RECORDS FOR THIS EXERCISE
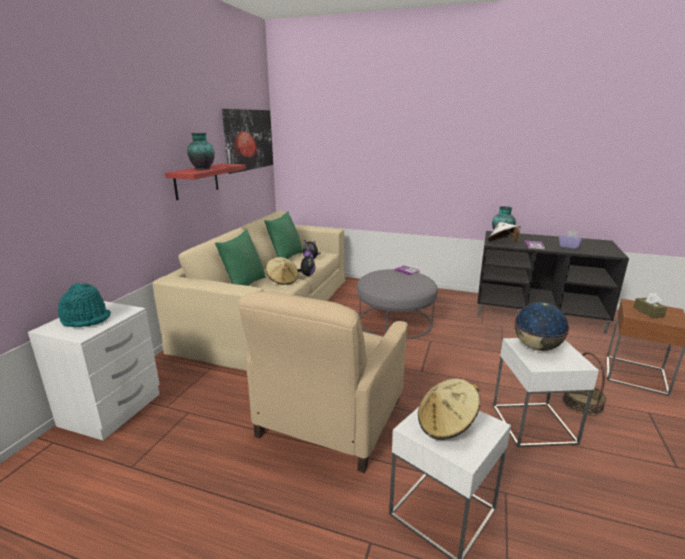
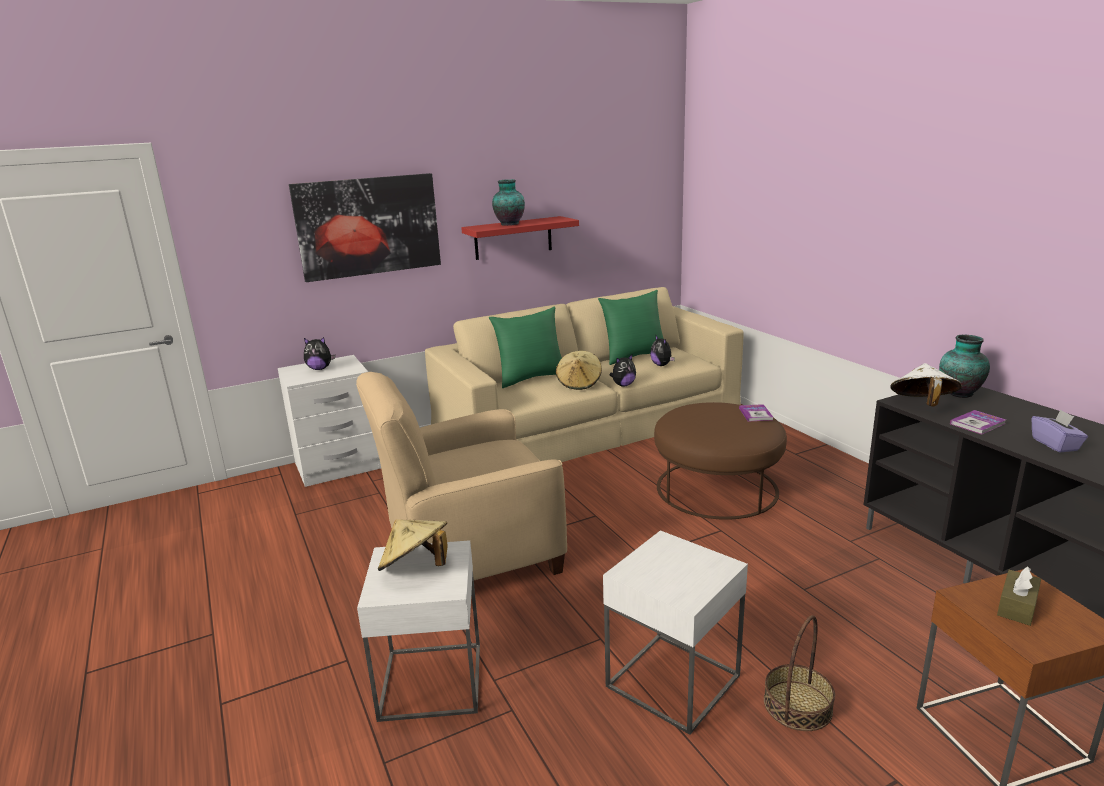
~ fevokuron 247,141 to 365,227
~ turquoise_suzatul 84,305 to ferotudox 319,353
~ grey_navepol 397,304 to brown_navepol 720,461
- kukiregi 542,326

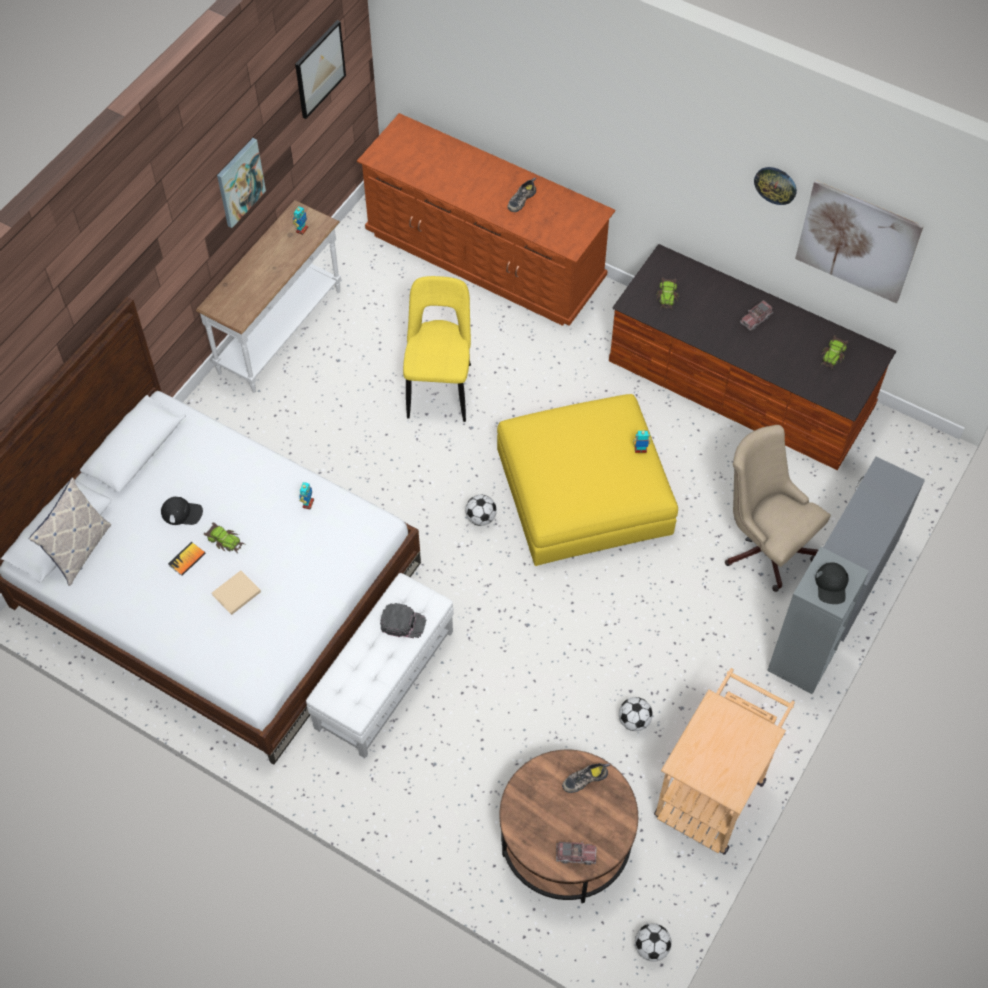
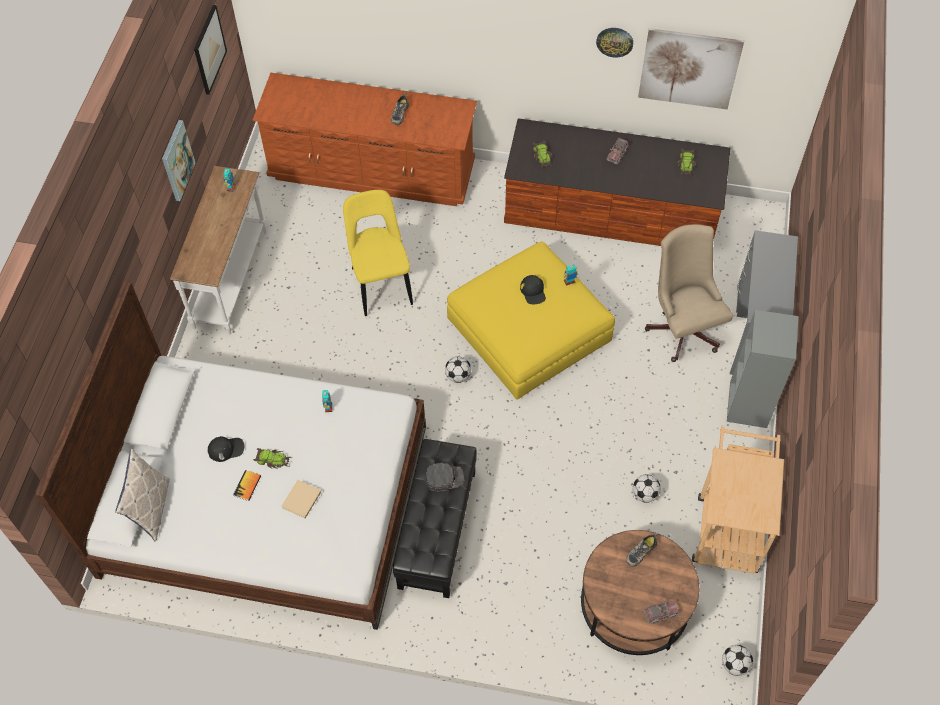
~ white_navepol 380,665 to black_navepol 435,518
~ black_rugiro 832,583 to 533,289
~ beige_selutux 778,508 = 689,293 45 degrees clockwise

PROBLEM STATEMENT
No picture belongs in the answer; the rest of the records must be repeated exactly.

WRITTEN RESPONSE
~ fevokuron 247,141 to 365,227
~ turquoise_suzatul 84,305 to ferotudox 319,353
~ grey_navepol 397,304 to brown_navepol 720,461
- kukiregi 542,326

~ white_navepol 380,665 to black_navepol 435,518
~ black_rugiro 832,583 to 533,289
~ beige_selutux 778,508 = 689,293 45 degrees clockwise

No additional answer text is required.